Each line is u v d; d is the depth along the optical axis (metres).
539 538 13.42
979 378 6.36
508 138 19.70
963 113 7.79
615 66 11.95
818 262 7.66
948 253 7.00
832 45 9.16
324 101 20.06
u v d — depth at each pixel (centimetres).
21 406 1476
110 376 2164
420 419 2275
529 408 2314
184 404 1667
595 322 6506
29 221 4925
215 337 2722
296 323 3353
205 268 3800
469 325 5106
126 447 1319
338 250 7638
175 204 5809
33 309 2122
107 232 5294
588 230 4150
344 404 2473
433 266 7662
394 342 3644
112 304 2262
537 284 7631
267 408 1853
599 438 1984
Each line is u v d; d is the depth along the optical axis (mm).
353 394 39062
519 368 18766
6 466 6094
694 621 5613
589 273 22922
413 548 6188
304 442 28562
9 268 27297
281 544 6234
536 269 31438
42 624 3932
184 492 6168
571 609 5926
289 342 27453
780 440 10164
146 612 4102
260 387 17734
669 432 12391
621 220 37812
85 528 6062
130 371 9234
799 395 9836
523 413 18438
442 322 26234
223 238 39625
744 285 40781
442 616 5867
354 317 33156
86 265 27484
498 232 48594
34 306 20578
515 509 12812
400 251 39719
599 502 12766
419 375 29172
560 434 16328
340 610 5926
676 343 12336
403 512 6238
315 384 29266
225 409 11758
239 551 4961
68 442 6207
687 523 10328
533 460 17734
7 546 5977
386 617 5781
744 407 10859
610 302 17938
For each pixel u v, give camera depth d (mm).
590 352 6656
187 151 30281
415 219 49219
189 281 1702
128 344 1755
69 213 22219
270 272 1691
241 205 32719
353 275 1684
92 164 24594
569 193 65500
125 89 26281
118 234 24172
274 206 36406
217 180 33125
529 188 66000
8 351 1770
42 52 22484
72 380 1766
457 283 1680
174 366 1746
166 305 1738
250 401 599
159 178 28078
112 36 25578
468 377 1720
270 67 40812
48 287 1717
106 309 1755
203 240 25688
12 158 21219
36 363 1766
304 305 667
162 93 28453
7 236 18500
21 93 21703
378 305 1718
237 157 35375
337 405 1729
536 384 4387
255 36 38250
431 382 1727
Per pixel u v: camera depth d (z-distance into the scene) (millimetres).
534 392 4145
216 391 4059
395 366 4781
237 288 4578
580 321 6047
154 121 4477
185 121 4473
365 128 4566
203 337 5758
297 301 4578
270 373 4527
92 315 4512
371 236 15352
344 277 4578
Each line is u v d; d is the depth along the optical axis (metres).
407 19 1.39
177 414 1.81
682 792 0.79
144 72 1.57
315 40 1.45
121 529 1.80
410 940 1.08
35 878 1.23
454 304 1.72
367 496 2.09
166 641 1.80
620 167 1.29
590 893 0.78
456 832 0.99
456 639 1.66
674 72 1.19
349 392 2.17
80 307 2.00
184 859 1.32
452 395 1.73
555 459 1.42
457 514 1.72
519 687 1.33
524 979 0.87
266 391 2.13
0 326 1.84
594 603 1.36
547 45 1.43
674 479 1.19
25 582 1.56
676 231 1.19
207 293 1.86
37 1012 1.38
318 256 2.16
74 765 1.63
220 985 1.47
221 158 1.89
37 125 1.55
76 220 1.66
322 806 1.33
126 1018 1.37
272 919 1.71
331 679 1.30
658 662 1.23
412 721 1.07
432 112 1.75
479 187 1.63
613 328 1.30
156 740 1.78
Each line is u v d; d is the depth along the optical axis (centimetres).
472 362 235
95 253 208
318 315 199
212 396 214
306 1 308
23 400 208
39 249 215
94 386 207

※

TASK STATEMENT -> Filter the records above down to the lines containing "pixel".

WRITTEN RESPONSE ->
u v d — depth at each pixel (centimetres).
For each pixel u v, give camera depth d (mm).
Per pixel u v: camera depth d (z-distance into the scene) (millimetres).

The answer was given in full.